[Actions to take]
**a.** From the Irwin biography, reproduce the passage starting with "He was graduated" and going on through "of the war.".
**b.** According to the Irwin biography, what rank was Irwin commissioned with after helping raise an artillery regiment?
**c.** List the positions that the Irwin biography says he was appointed to successively.

[Source text]
American politician (1844–1916)

Harvey Samuel Irwin (December 10, 1844 – September 3, 1916) was a U.S. Representative from Kentucky.

Born in Highland County, Ohio, Irwin attended the public schools.
He was graduated from the high school of Greenfield, Ohio.
He studied law, but abandoned the same to enlist in the Union Army during the Civil War.
Assisted in raising a regiment of Artillery and was commissioned a lieutenant.
Transferred to a special corps in the Regular Army, in which he served until the close of the war.
He settled in Louisville, Kentucky.
He resumed the study of law.
He was admitted to the bar and practiced.
He was appointed successively assistant internal revenue assessor, deputy clerk of the United States district court, and chief deputy collector of the fifth internal revenue district of Kentucky.
Railroad commissioner in 1895.

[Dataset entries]
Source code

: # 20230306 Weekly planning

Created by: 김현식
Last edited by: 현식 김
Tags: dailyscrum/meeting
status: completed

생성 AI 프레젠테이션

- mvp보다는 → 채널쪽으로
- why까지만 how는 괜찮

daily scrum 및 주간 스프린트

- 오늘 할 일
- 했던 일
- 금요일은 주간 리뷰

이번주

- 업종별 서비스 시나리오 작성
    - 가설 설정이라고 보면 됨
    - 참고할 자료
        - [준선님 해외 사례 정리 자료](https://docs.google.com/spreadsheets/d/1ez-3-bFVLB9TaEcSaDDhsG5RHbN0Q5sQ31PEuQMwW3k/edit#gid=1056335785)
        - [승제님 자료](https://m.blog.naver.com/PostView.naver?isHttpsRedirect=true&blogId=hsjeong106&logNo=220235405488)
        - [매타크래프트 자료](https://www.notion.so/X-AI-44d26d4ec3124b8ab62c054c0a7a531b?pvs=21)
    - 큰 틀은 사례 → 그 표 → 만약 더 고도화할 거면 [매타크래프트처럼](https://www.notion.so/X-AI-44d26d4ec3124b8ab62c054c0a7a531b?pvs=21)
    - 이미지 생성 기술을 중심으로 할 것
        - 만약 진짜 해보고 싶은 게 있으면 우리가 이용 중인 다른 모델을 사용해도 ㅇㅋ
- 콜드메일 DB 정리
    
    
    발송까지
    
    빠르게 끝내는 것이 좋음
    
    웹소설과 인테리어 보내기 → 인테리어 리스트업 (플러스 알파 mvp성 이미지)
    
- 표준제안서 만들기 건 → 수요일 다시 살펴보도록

[Results in order]
**a.**
He was graduated from the high school of Greenfield, Ohio.
He studied law, but abandoned the same to enlist in the Union Army during the Civil War.
Assisted in raising a regiment of Artillery and was commissioned a lieutenant.
Transferred to a special corps in the Regular Army, in which he served until the close of the war.

**b.** Lieutenant.

**c.**
- Assistant internal revenue assessor
- Deputy clerk of the United States district court
- Chief deputy collector of the fifth internal revenue district of Kentucky